2) In the second paragraph, identify the primary independent variable and defend why it is important.

“The most important variable in this analysis is ________ because _________.” In this paragraph, cite and discuss the two research sources that support the thesis, i.e., the model.

3) Write the general form of the regression model (less intercept and coefficients), with the variables named appropriately so reader can identify each variable at a glance:

Dep_Var = Ind_Var_1 + Ind_Var_2 + Ind_Var_3

For instance, a typical model would be written:

Price_of_Home = Square_Footage + Number_Bedrooms + Lot_Size

Where

Price_of_Home: brief definition of dependent variable

Square_Footage: brief definition of first independent variable

Number_Bedrooms: brief definition of second independent variable

Age: brief definition of third independent variable

4) Define and defend all variables, including the dependent variable, in a single paragraph for each variable. Also, state the expectations for each independent variable. These paragraphs should be in numerical order, i.e., dependent variable, X1, then X2, etc.

In each paragraph, the following should be addressed:

- How is the variable defined in the data source?
- Which unit of measurement is used?
- For the independent variables: why does the variable determine Y?
- What sign is expected for the independent variable’s coefficient, positive or negative?
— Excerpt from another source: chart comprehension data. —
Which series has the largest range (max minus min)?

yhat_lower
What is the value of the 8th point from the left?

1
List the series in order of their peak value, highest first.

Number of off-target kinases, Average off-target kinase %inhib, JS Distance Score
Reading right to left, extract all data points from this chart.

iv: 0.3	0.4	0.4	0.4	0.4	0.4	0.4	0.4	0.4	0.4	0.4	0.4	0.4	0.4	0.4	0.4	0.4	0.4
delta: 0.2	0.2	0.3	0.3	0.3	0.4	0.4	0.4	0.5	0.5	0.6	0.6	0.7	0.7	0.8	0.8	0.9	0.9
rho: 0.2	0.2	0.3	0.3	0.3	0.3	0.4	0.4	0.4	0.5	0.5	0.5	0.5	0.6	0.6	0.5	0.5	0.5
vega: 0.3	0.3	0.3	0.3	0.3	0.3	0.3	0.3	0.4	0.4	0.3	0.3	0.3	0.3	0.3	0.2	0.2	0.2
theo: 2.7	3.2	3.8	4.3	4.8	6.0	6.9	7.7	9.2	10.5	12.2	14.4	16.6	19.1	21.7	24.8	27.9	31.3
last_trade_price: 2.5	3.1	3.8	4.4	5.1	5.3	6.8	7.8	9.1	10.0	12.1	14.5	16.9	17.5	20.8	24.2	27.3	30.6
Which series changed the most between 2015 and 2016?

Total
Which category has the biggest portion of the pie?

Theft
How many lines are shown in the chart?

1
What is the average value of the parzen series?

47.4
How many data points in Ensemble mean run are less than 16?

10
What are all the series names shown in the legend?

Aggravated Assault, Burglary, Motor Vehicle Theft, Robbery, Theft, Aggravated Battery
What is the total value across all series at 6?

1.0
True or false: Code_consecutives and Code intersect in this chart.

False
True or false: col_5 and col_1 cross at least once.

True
Why?

5) In one paragraph, describe the data and identify the data sources.

- From which general sources and from which specific tables are the data taken? (Citing a website is not acceptable.)
- Which year or years were the data collected?
- Are there any data limitations?

6) Write the regression (prediction) equation:

Dep_Var = Intercept + c1 * Ind_Var_1 + c2 * Ind_Var_2 + c3* Ind_Var_3

7) Identify and interpret the adjusted R2 (one paragraph):

- Define “adjusted R2.”
- What does the value of the adjusted R2 reveal about the model?
- If the adjusted R2 is low, how has the choice of independent variables created this result?

8) Identify and interpret the F test (one paragraph):

- Using the p-value approach, is the null hypothesis for the F test rejected or not rejected? Why or why not?
- Interpret the implications of these findings for the model.

9) Identify and interpret the t tests for each of the coefficients (one separate paragraph for each variable, in numerical order):

- Are the signs of the coefficients as expected? If not, why not?
- For each of the coefficients, interpret the numerical value.
- Using the p-value approach, is the null hypothesis for the t test rejected or not rejected for each coefficient? Why or why not?
- Interpret the implications of these findings for the variable.
- Identify the variable with the greatest significance.

10) Analyze multicollinearity of the independent variables (one paragraph):

- Generate the correlation matrix.
- Define multicollinearity.
- Are any of the independent variables highly correlated with each other? If so, identify the variables and explain why they are correlated.
- State the implications of multicollinearity (if found) for the model.